Notable non-fiction I’ve read this year includes Derren Brown’s 2016 reworking of Stoic philosophy, Happy, which tends to get filed under self-help in bookshops but resists the silver-bullet solutions - all that talk of “manifesting” your ideal life - that typify the genre. Brown takes a simpler approach which has more to do with managing expectations. It might all veer a little close to the meatball surgery of cognitive behavioural therapy at times, but it works: it helped one of my sons through a difficult patch, and it helped me, too. David Aaronovitch’s Voodoo Histories examines and ultimately debunks the conspiracy theories that have infected the world as thoroughly as Covid; just as interesting in the context of our crazy modern politics were his theories of why people believe them, what psychological need is being served. Meanwhile I devoured Grayson Perry’s The Vanity Of Small Differences - bought at his recent retrospective Smash Hits - which brilliantly explores Britain’s bizarre obsession with class - and through the unlikely medium of tapestry.

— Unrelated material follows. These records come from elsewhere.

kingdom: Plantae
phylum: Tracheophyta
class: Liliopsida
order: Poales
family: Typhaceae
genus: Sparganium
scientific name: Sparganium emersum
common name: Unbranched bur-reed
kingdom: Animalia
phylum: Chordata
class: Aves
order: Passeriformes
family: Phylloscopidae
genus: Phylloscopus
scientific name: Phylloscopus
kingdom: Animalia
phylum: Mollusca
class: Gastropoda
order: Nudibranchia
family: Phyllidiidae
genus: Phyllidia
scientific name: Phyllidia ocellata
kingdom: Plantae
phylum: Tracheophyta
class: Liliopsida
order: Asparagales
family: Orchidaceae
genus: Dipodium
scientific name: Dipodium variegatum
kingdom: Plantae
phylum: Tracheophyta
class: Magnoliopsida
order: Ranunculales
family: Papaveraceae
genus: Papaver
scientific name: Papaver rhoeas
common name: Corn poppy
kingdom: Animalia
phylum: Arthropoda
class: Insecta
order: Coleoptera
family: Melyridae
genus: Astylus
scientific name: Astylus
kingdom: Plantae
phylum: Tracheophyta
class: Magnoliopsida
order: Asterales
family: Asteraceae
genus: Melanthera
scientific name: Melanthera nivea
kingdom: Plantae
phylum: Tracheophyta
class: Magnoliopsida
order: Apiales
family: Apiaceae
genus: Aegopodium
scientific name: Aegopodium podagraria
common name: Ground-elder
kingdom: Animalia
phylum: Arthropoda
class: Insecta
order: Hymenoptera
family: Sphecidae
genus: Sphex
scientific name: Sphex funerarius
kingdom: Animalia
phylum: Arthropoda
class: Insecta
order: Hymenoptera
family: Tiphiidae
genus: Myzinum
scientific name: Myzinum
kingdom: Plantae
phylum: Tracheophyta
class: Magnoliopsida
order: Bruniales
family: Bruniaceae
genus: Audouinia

Films come to us these days in many ways. I live way out on the edge of rural Scotland, Christopher Nolan’s magnum opus Oppenheimer was worth the four hour round trip to Inverness to see it on the big screen, but streaming platforms let me discover new talents I just couldn’t find without easy access to an arthouse cinema. This year I fell in love with the films of indie director Lorcan Finnegan via his fable of isolation, parenthood and gender roles, Vivarium: his folk horror Without Name was, if anything, even more complex and disturbing. Slow-burn atmospheric horrors like Mark Jenkin’s Enys Men and Prano Bailey-Bond’s Censor also stayed in my mind for weeks.
I watched Scorsese’s Killers Of The Flower Moon in our wee touring cinema, the Screen Machine, which opens up access to big screen experience for those who can’t easily make the long trek into the city. Community services like this bridge the gap between multiplex and living room and it’s sad to see it struggle for the necessary funds to bring the arts to those of us who live on the edge.
What am I most looking forward to in 2024? Diving into some of my Christmas reads, from Jerome Seligny’s massive work on David Bowie, Rainbowman, to Hilary Mantel’s essay collection A Memoir Of My Former Self, Paul Lynch’s Booker prizewinning Prophet Song and Naomi Klein’s glimpse into the madness of our culture wars, Doppelganger.
On TV, old favourite Doctor Who has been rescued from the doldrums by Russell T. Davies and David Tennant and looks to have a bright new future in the hands of new Doctor Ncuti Gatwa, and I can’t wait to watch the new series of Slow Horses, starring a down-at-heel Gary Oldman, on AppleTV. On the big screen, I’m also keenly anticipating Alex Garland’s movie Civil War, although I’m afraid it may be all too prescient. And if I have a fairy godmother lurking anywhere, I’m not bothered about going to any balls - what I want most is a plane ticket to London and a ticket to see David Tennant’s Macbeth at the Donmar Warehouse before it closes. Because when you live on the edge, sometimes - just sometimes - you need to plug back into the centre.